Assignment: Repeat exactly the line that contains "Półbuty damskie" and every line after it, down to the last line of the entries below. Do not include pictures.

Entries shown:
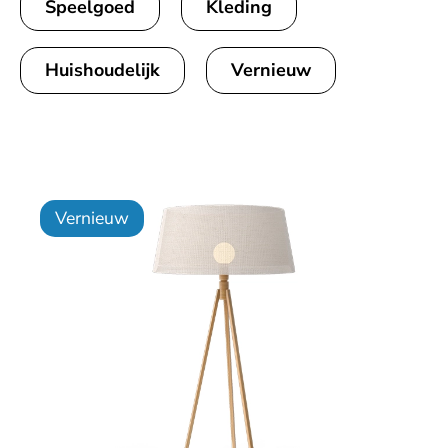
Speelgoed
Kleding
Huishoudelijk
Vernieuw
Vernieuw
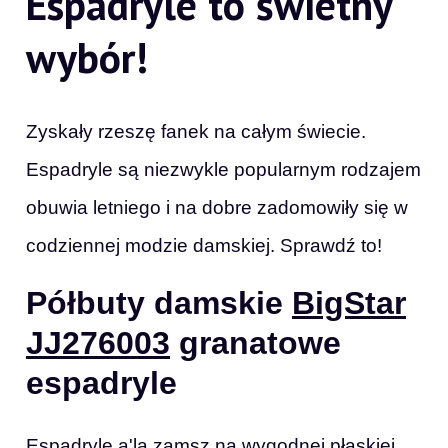
Espadryle to świetny
wybór!
Zyskały rzeszę fanek na całym świecie.
Espadryle są niezwykle popularnym rodzajem
obuwia letniego i na dobre zadomowiły się w
codziennej modzie damskiej. Sprawdź to!
Półbuty damskie
BigStar
JJ276003
granatowe
espadryle
Espadryle a'la zamsz na wygodnej płaskiej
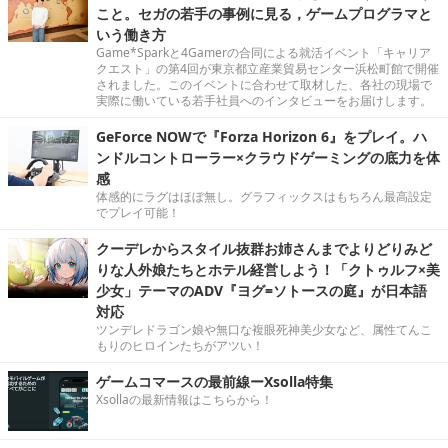
こと。セガの若手の事例に見る，ゲームプログラマと
いう働き方
Game*Sparkと4Gamerの合同による就活イベント「キャリア
クエスト」の第4回が東京都立産業貿易センター浜松町館で開催
されました。このイベントに合わせて取材した、各社の現場で
実際に働いている若手社員へのインタビューをお届けします。
GeForce NOWで『Forza Horizon 6』をプレイ。ハ
ンドルコントローラー×クラウドゲーミングの底力を体
感
体感的にラグはほぼ無し。グラフィックスはもちろん最高設定
でプレイ可能！
クーデレからスタイル抜群お姉さんまでよりどりみど
りな人外娘たちとホテル経営しよう！「クトゥルフ×美
少女」テーマのADV『ヨグ=ソトースの庭』が日本語
対応
ツンデレドラゴン娘や無口な複眼死神美少女など、属性てんこ
もりのヒロインたちがアツい！
ゲームコマースの最前線ーXsolla特集
Xsollaの最新情報はこちらから！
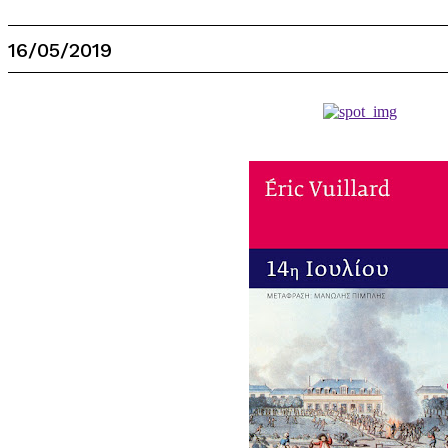
16/05/2019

Output for this task:
Półbuty damskie
BigStar
JJ276003
granatowe
espadryle
Espadryle a'la zamsz na wygodnej płaskiej
こと。セガの若手の事例に見る，ゲームプログラマと
いう働き方
Game*Sparkと4Gamerの合同による就活イベント「キャリア
クエスト」の第4回が東京都立産業貿易センター浜松町館で開催
されました。このイベントに合わせて取材した、各社の現場で
実際に働いている若手社員へのインタビューをお届けします。
GeForce NOWで『Forza Horizon 6』をプレイ。ハ
ンドルコントローラー×クラウドゲーミングの底力を体
感
体感的にラグはほぼ無し。グラフィックスはもちろん最高設定
でプレイ可能！
クーデレからスタイル抜群お姉さんまでよりどりみど
りな人外娘たちとホテル経営しよう！「クトゥルフ×美
少女」テーマのADV『ヨグ=ソトースの庭』が日本語
対応
ツンデレドラゴン娘や無口な複眼死神美少女など、属性てんこ
もりのヒロインたちがアツい！
ゲームコマースの最前線ーXsolla特集
Xsollaの最新情報はこちらから！
16/05/2019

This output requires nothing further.